-- Activity --
Beginning at the line that holds "Further author information", restate each line exactly through the final line of the records. Include both of those lines.

-- Records for processing --
▬▬▬▬▬▬

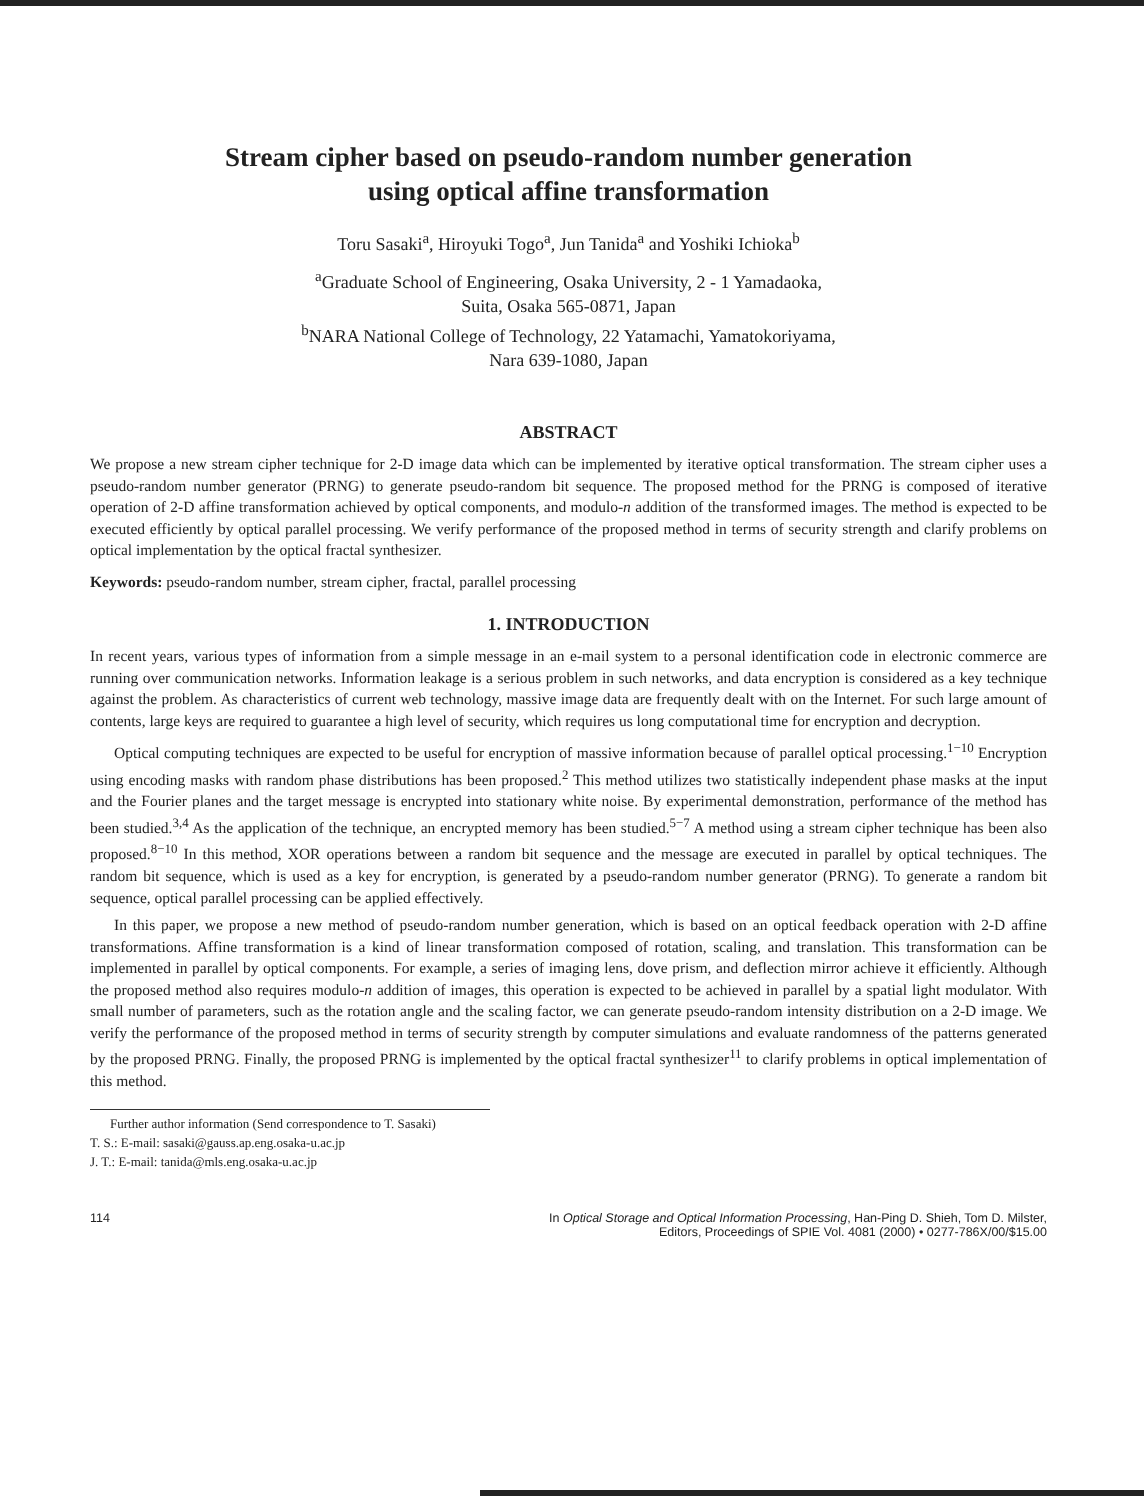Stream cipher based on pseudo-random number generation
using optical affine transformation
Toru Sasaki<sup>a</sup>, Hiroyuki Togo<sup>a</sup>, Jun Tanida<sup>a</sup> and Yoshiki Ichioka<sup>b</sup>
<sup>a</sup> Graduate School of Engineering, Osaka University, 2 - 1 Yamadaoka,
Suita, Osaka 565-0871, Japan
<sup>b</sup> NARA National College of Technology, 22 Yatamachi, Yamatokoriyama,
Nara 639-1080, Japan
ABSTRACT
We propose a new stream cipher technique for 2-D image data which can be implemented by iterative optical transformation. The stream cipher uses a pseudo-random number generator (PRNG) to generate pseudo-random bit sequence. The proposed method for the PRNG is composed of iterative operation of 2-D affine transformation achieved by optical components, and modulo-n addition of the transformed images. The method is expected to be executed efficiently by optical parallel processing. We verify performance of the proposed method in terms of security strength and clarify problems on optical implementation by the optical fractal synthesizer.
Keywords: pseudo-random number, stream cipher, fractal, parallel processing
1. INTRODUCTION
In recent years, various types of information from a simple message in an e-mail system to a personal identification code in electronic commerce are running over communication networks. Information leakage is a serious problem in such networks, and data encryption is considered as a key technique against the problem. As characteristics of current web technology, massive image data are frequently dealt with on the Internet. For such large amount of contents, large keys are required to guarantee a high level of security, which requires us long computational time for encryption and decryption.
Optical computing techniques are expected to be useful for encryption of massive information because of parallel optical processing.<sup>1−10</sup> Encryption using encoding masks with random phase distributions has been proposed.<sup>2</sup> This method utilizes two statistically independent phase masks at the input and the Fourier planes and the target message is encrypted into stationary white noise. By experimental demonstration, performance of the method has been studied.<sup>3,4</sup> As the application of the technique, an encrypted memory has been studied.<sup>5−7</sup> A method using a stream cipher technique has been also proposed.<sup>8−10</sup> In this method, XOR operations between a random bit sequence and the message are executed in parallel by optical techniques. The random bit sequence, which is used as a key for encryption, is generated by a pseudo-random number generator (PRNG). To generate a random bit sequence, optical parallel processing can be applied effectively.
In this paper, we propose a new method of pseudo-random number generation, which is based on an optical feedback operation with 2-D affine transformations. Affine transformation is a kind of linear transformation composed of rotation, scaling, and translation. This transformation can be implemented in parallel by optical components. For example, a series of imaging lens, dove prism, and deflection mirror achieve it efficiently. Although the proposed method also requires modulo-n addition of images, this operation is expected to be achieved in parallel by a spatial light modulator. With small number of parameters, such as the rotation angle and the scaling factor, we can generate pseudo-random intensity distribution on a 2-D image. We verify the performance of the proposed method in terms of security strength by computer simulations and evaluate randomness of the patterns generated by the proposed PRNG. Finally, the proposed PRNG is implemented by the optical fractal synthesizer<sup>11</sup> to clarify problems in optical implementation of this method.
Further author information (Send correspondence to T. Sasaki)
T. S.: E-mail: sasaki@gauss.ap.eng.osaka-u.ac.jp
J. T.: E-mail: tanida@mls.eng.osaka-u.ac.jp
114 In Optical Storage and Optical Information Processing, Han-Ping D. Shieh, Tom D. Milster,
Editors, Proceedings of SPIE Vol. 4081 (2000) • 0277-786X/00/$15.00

▬▬▬▬▬▬

-- Response --
Further author information (Send correspondence to T. Sasaki)
T. S.: E-mail: sasaki@gauss.ap.eng.osaka-u.ac.jp
J. T.: E-mail: tanida@mls.eng.osaka-u.ac.jp
114 In Optical Storage and Optical Information Processing, Han-Ping D. Shieh, Tom D. Milster,
Editors, Proceedings of SPIE Vol. 4081 (2000) • 0277-786X/00/$15.00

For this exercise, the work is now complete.